• [LISTED ENTRIES]
——
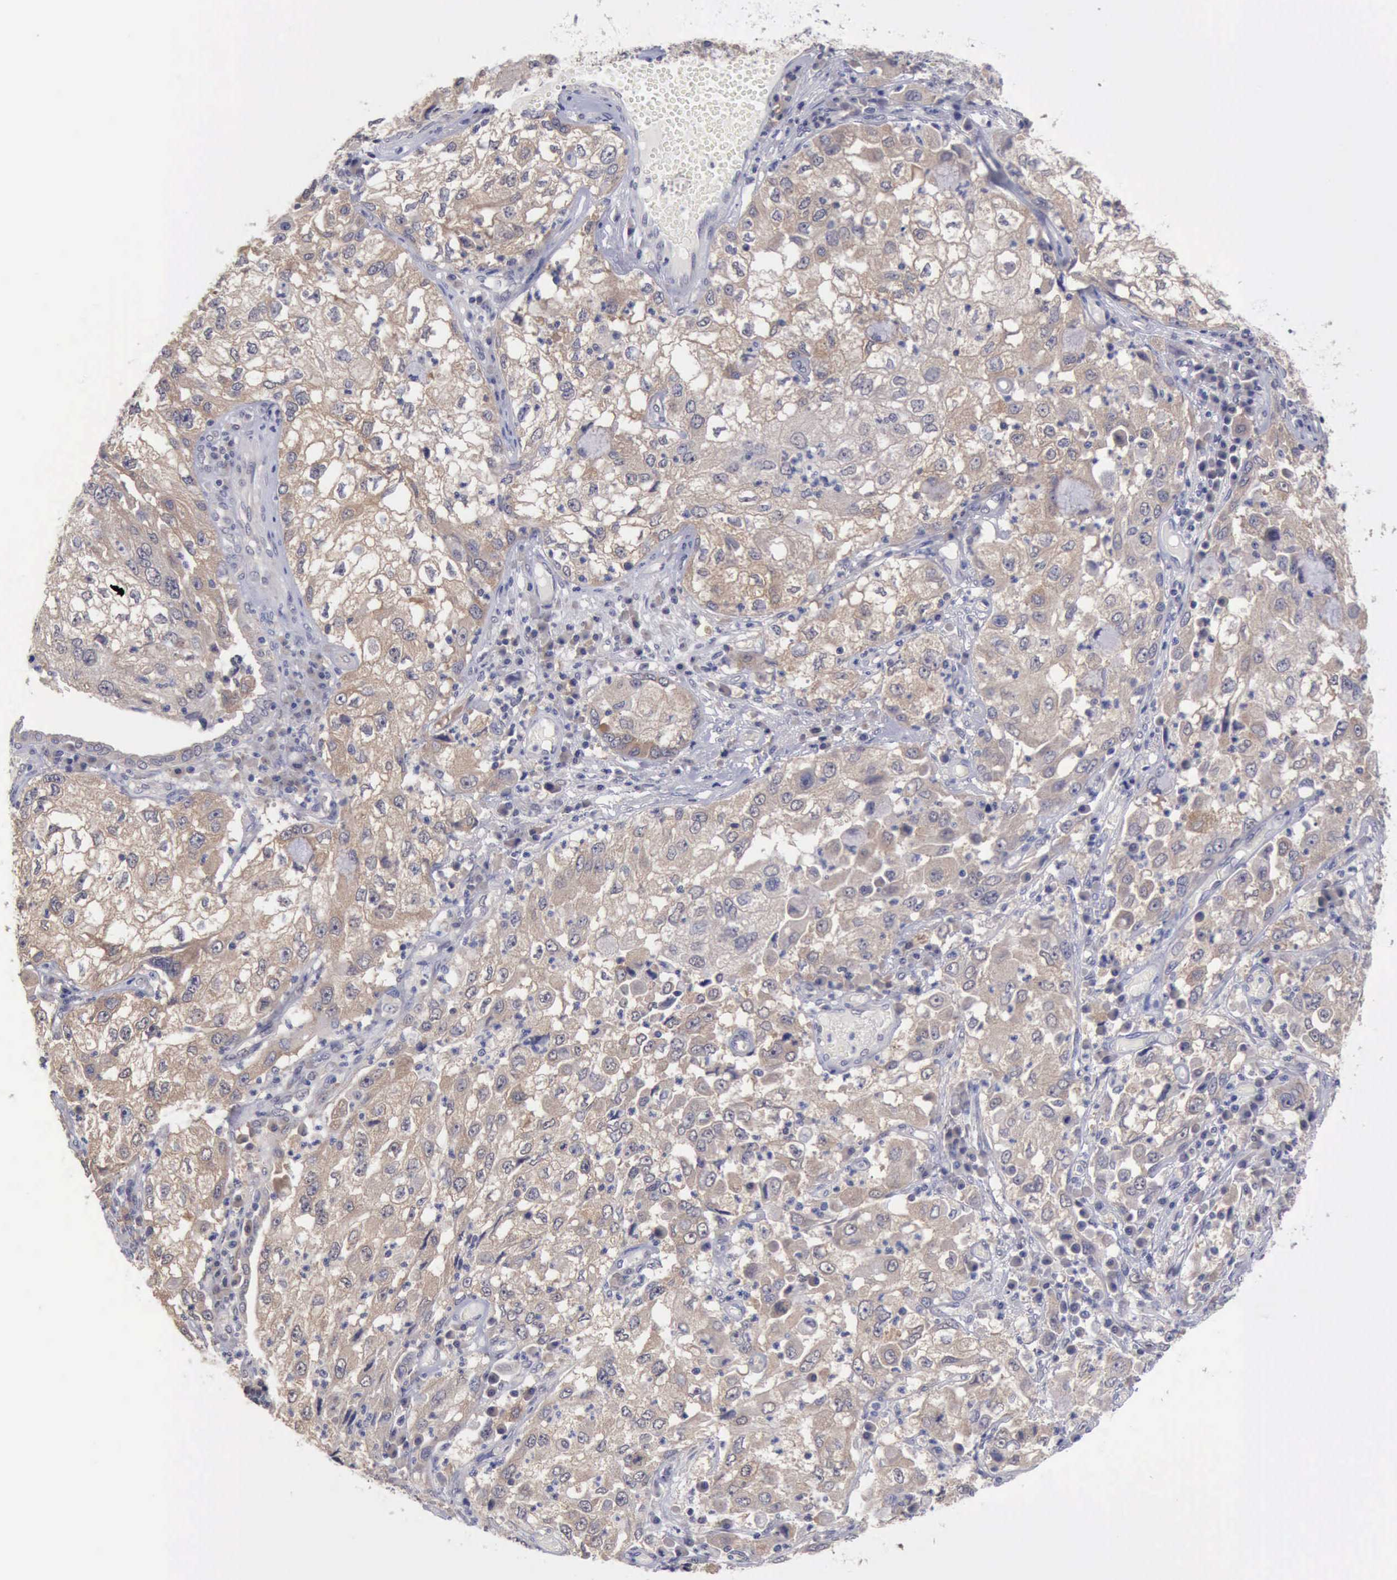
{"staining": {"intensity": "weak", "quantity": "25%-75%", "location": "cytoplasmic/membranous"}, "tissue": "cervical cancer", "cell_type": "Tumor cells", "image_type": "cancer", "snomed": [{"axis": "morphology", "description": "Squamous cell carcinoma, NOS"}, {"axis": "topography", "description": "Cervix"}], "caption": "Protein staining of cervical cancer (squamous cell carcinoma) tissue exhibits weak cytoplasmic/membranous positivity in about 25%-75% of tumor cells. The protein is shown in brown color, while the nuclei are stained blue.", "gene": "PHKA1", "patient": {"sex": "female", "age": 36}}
——
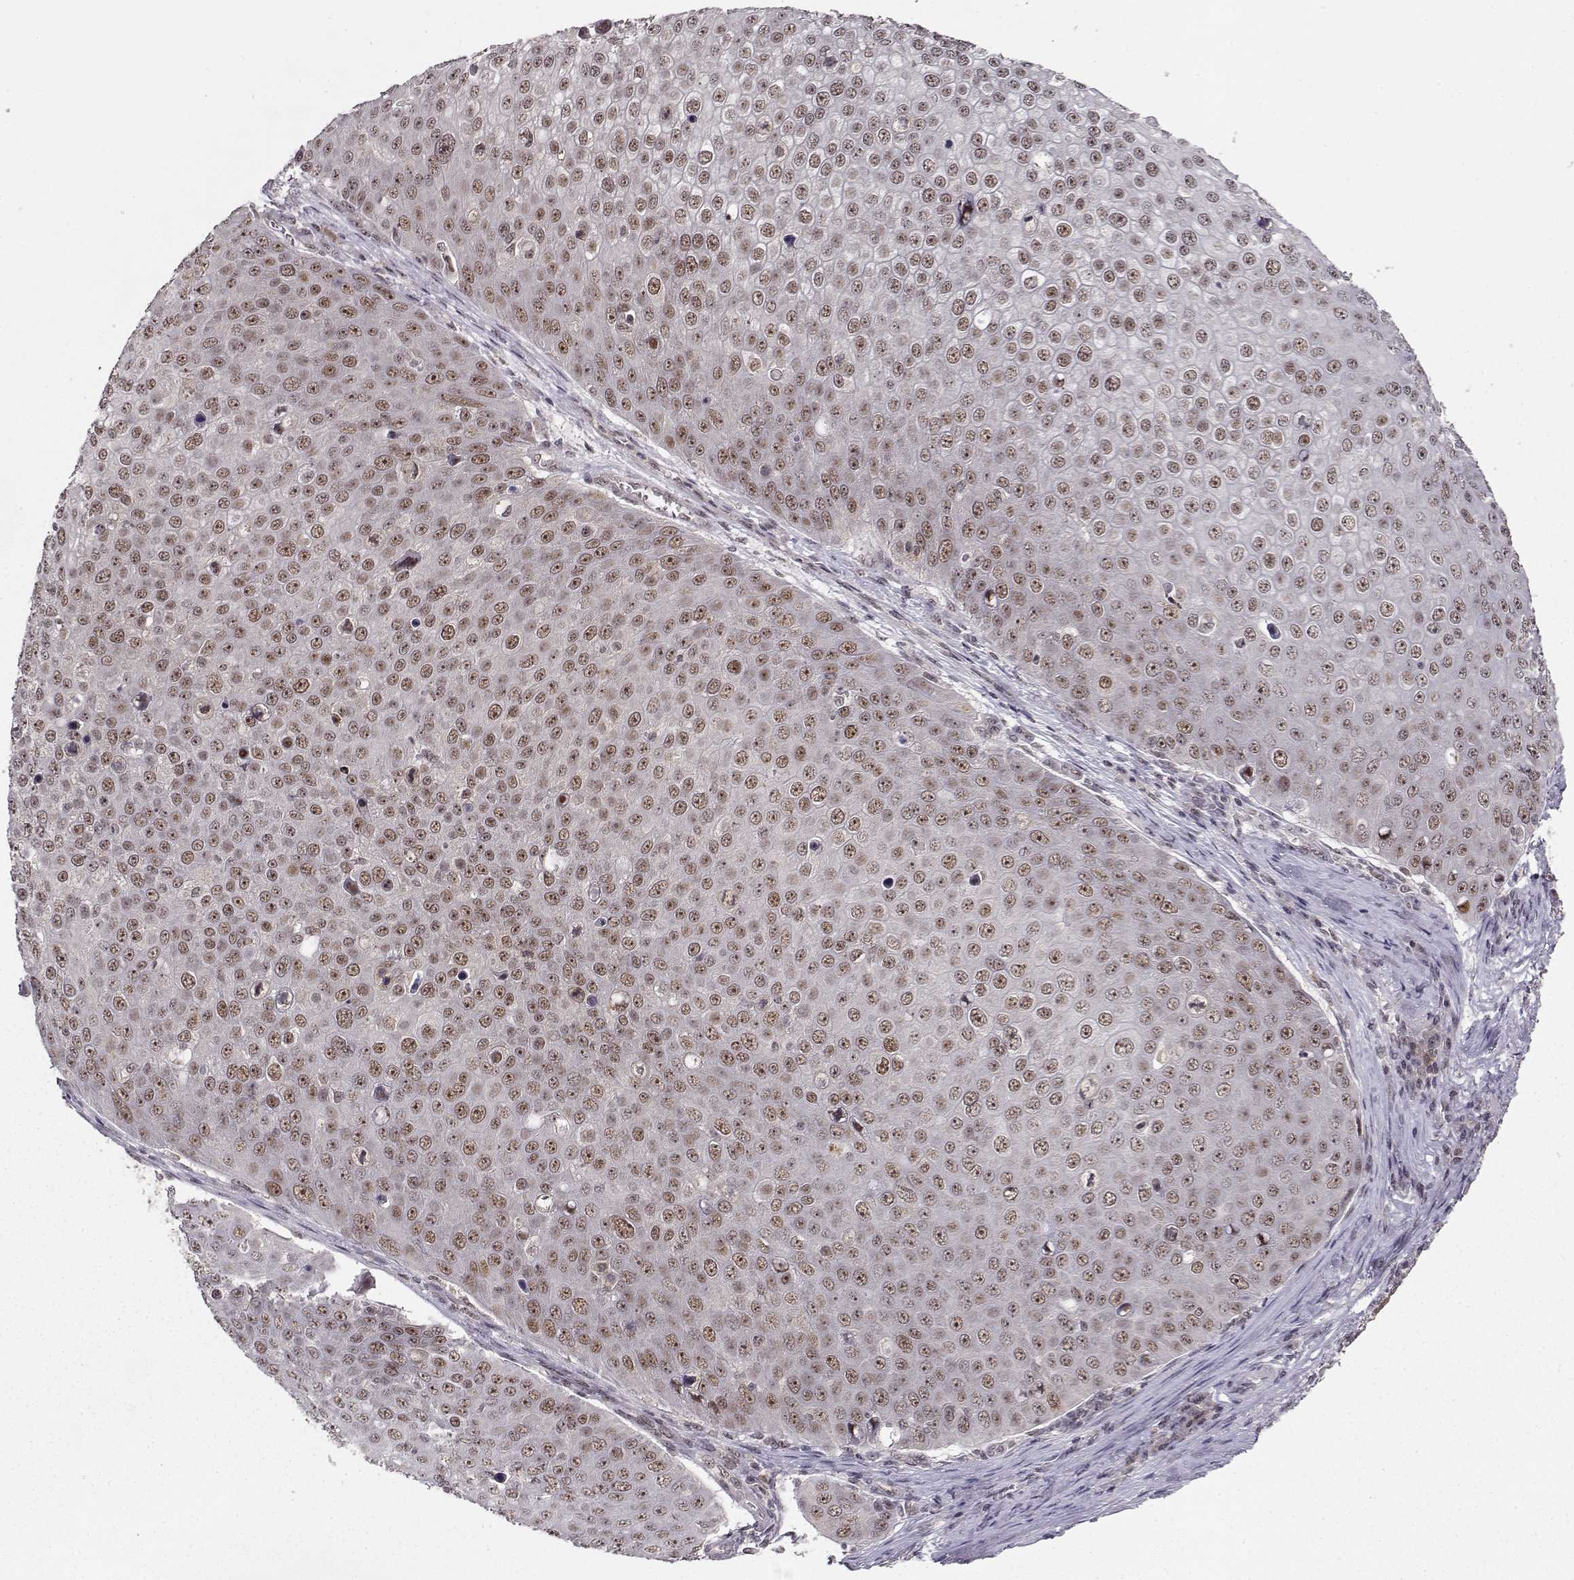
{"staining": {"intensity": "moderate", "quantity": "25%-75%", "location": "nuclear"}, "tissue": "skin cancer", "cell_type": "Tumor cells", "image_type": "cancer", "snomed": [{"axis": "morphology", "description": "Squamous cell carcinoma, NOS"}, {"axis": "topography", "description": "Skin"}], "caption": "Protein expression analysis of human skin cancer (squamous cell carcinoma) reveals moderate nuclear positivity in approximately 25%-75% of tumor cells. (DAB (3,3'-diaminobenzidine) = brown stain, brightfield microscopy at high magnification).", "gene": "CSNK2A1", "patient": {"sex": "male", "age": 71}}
——
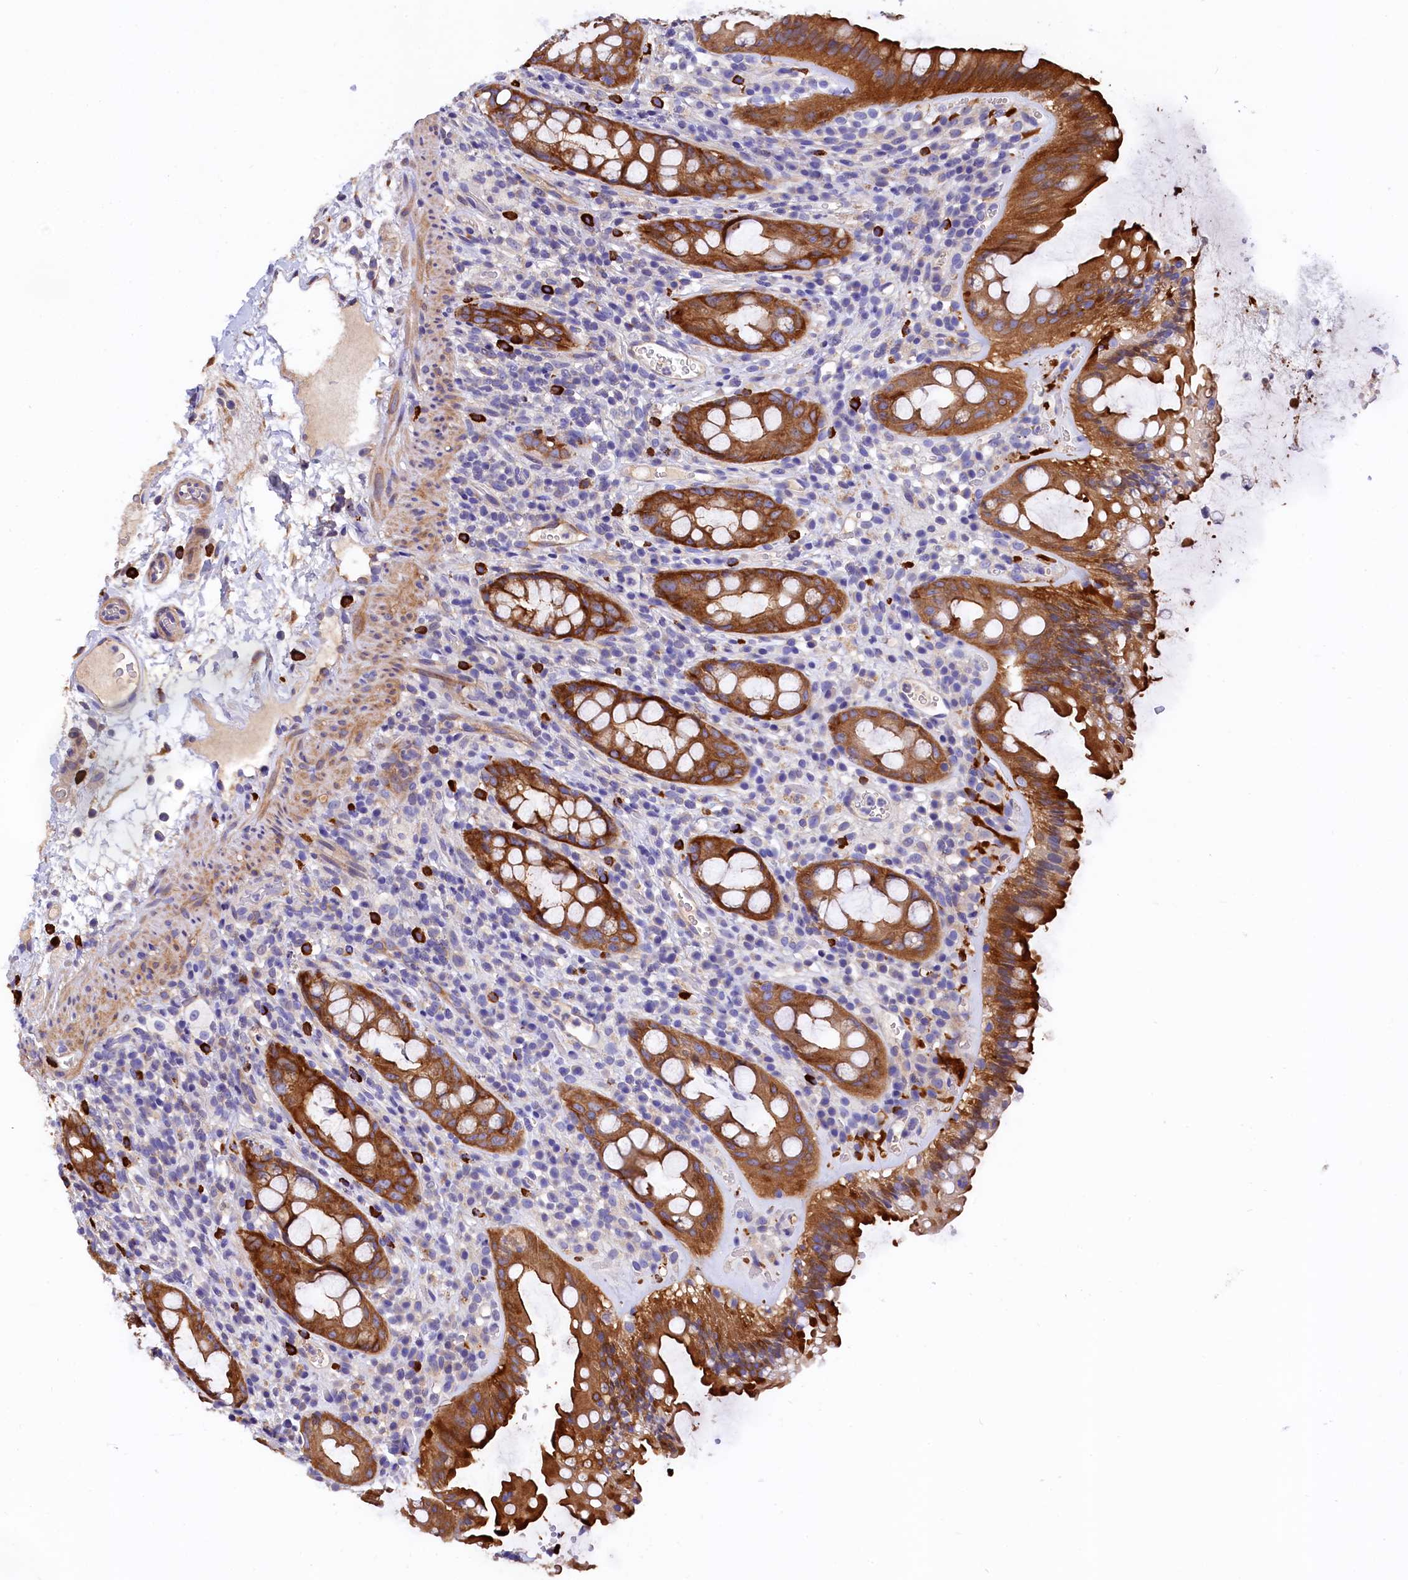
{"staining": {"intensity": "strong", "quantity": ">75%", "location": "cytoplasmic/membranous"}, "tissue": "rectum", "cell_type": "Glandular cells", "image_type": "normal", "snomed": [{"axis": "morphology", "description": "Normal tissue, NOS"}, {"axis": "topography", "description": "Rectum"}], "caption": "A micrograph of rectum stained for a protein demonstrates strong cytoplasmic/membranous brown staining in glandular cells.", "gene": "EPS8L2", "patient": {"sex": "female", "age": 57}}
——
• [EXERCISE DETAILS]
Your task is to return each line of the data above that contains the string "tumor".

• [EXPECTED ANSWER]
{"staining": {"intensity": "weak", "quantity": "25%-75%", "location": "cytoplasmic/membranous"}, "tissue": "cervical cancer", "cell_type": "Tumor cells", "image_type": "cancer", "snomed": [{"axis": "morphology", "description": "Squamous cell carcinoma, NOS"}, {"axis": "topography", "description": "Cervix"}], "caption": "Protein staining of cervical cancer (squamous cell carcinoma) tissue exhibits weak cytoplasmic/membranous positivity in about 25%-75% of tumor cells. The protein is shown in brown color, while the nuclei are stained blue.", "gene": "PHKA1", "patient": {"sex": "female", "age": 36}}
{"staining": {"intensity": "moderate", "quantity": "25%-75%", "location": "nuclear"}, "tissue": "skin cancer", "cell_type": "Tumor cells", "image_type": "cancer", "snomed": [{"axis": "morphology", "description": "Squamous cell carcinoma, NOS"}, {"axis": "topography", "description": "Skin"}], "caption": "Protein expression analysis of human skin cancer (squamous cell carcinoma) reveals moderate nuclear positivity in approximately 25%-75% of tumor cells. (DAB (3,3'-diaminobenzidine) = brown stain, brightfield microscopy at high magnification).", "gene": "CSNK2A1", "patient": {"sex": "male", "age": 71}}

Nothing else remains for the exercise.